> **EXERCISE REQUIREMENTS**: Please rewrite all of the records below, changing every "Transcribe" to "Write down" and leaving everything else as it is. Omit the pictures from your answer.

■ ■ ■ ■ ■

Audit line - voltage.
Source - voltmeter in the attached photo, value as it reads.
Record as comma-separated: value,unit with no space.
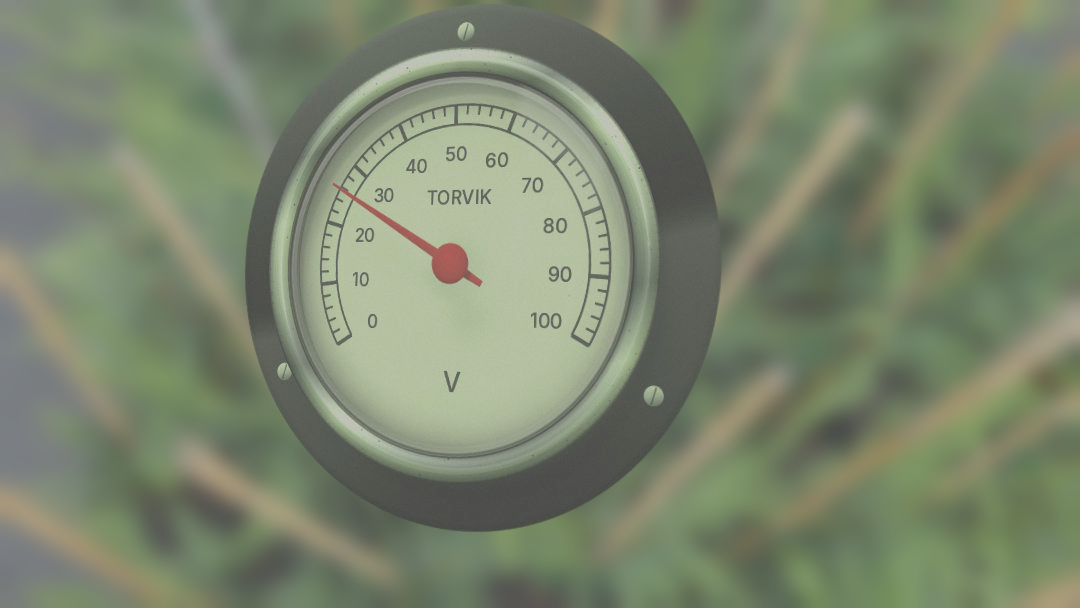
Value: 26,V
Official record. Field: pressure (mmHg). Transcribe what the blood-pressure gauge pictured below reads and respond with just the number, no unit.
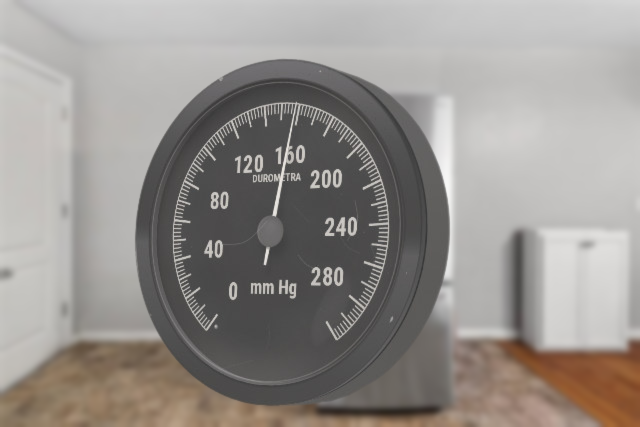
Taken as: 160
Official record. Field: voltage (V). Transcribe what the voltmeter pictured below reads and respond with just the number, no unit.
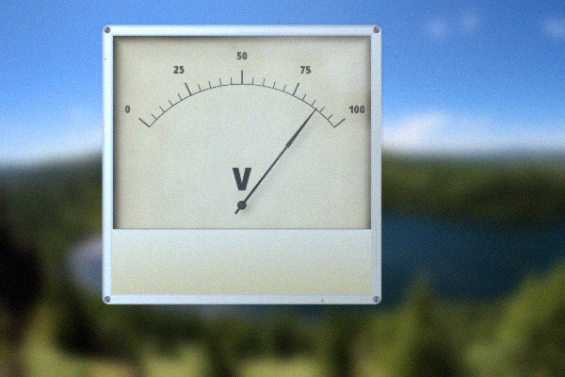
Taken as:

■ ■ ■ ■ ■

> **SOLUTION BELOW**:
Audit line - voltage.
Source - voltmeter in the attached photo, value as it reads.
Record as comma-separated: value,unit with no space.
Value: 26,V
Official record. Field: pressure (mmHg). Write down what the blood-pressure gauge pictured below reads and respond with just the number, no unit.
Taken as: 160
Official record. Field: voltage (V). Write down what the voltmeter pictured below reads and respond with just the number, no unit.
Taken as:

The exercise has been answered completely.